→ PROBLEM TO SOLVE
Look in the material below for the line holding "enjoyable but maintaining". Set it down exactly, with each later line up to and including the line holding "12:30 – 13:30 Lunch Break".
:::::
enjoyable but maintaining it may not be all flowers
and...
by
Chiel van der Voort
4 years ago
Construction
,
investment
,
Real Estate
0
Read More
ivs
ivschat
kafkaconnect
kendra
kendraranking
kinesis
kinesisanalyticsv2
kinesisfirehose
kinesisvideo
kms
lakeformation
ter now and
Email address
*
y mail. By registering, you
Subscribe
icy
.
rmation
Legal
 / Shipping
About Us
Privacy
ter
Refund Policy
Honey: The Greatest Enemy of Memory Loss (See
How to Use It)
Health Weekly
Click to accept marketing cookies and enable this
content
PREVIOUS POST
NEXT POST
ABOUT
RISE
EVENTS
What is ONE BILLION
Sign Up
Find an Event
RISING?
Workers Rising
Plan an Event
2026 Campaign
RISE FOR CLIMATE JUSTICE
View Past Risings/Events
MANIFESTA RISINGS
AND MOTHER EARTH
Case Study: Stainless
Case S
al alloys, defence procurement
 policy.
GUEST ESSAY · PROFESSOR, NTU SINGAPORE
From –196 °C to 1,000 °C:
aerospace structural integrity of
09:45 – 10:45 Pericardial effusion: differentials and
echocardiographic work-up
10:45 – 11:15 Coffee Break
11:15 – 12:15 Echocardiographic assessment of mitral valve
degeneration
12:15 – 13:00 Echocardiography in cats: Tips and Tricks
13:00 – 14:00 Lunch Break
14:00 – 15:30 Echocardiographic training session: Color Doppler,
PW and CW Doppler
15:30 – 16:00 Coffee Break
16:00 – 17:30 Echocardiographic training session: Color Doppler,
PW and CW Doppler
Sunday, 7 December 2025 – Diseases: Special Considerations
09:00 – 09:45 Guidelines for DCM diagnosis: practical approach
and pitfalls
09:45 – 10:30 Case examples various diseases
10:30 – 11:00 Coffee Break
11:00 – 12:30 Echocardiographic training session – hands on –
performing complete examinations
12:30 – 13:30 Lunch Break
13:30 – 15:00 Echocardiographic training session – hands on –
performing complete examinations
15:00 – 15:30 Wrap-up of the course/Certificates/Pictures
:::::
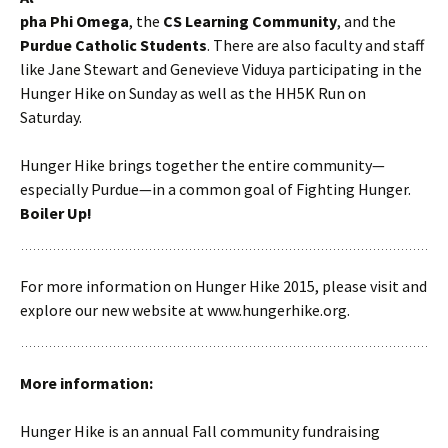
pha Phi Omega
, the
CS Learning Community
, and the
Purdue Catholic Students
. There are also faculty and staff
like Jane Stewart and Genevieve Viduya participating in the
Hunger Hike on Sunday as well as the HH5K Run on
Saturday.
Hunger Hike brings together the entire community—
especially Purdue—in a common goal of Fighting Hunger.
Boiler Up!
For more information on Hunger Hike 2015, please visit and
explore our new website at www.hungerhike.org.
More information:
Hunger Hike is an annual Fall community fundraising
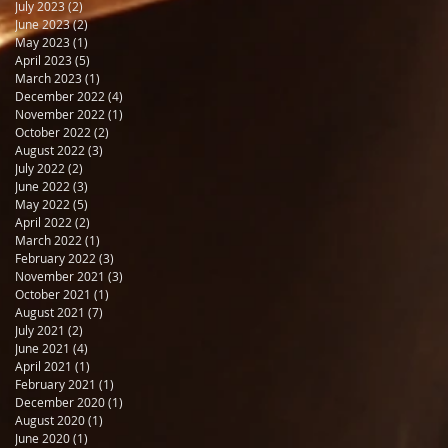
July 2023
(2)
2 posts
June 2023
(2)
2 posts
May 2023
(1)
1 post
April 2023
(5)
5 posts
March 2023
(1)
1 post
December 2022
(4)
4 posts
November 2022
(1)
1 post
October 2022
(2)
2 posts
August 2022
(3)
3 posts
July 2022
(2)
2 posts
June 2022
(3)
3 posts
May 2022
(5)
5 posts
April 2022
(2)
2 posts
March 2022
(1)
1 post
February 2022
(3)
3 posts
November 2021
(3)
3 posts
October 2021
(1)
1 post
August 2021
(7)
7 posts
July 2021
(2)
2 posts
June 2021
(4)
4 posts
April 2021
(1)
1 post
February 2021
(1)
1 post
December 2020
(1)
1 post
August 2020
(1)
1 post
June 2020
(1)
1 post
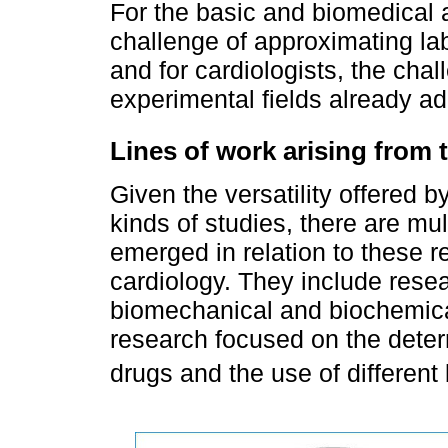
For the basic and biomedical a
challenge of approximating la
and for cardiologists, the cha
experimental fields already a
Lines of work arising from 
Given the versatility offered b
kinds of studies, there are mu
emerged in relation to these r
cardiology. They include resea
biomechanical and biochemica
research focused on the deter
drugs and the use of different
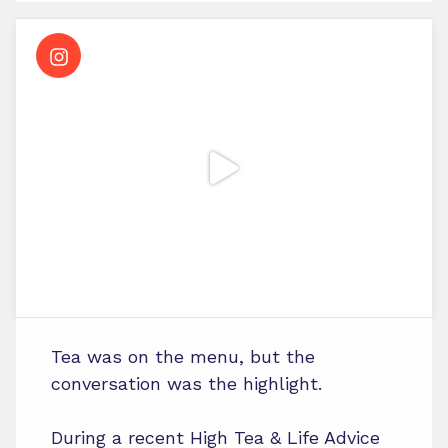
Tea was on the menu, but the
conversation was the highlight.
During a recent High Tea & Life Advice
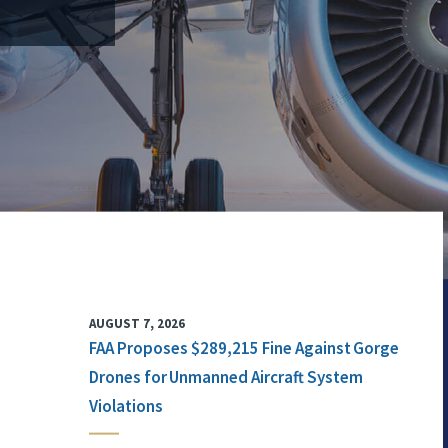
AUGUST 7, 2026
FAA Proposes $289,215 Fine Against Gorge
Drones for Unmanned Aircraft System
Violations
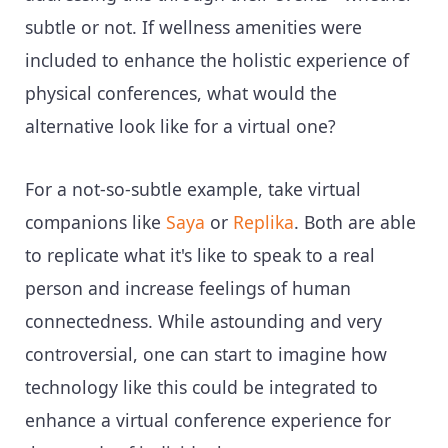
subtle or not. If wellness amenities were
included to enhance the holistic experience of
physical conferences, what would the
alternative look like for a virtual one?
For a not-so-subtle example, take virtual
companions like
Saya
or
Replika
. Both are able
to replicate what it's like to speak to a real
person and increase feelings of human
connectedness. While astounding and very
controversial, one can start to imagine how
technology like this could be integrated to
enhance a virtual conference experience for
:::::
→ RESULT FOR THIS EXERCISE
enjoyable but maintaining it may not be all flowers
and...
by
Chiel van der Voort
4 years ago
Construction
,
investment
,
Real Estate
0
Read More
ivs
ivschat
kafkaconnect
kendra
kendraranking
kinesis
kinesisanalyticsv2
kinesisfirehose
kinesisvideo
kms
lakeformation
ter now and
Email address
*
y mail. By registering, you
Subscribe
icy
.
rmation
Legal
 / Shipping
About Us
Privacy
ter
Refund Policy
Honey: The Greatest Enemy of Memory Loss (See
How to Use It)
Health Weekly
Click to accept marketing cookies and enable this
content
PREVIOUS POST
NEXT POST
ABOUT
RISE
EVENTS
What is ONE BILLION
Sign Up
Find an Event
RISING?
Workers Rising
Plan an Event
2026 Campaign
RISE FOR CLIMATE JUSTICE
View Past Risings/Events
MANIFESTA RISINGS
AND MOTHER EARTH
Case Study: Stainless
Case S
al alloys, defence procurement
 policy.
GUEST ESSAY · PROFESSOR, NTU SINGAPORE
From –196 °C to 1,000 °C:
aerospace structural integrity of
09:45 – 10:45 Pericardial effusion: differentials and
echocardiographic work-up
10:45 – 11:15 Coffee Break
11:15 – 12:15 Echocardiographic assessment of mitral valve
degeneration
12:15 – 13:00 Echocardiography in cats: Tips and Tricks
13:00 – 14:00 Lunch Break
14:00 – 15:30 Echocardiographic training session: Color Doppler,
PW and CW Doppler
15:30 – 16:00 Coffee Break
16:00 – 17:30 Echocardiographic training session: Color Doppler,
PW and CW Doppler
Sunday, 7 December 2025 – Diseases: Special Considerations
09:00 – 09:45 Guidelines for DCM diagnosis: practical approach
and pitfalls
09:45 – 10:30 Case examples various diseases
10:30 – 11:00 Coffee Break
11:00 – 12:30 Echocardiographic training session – hands on –
performing complete examinations
12:30 – 13:30 Lunch Break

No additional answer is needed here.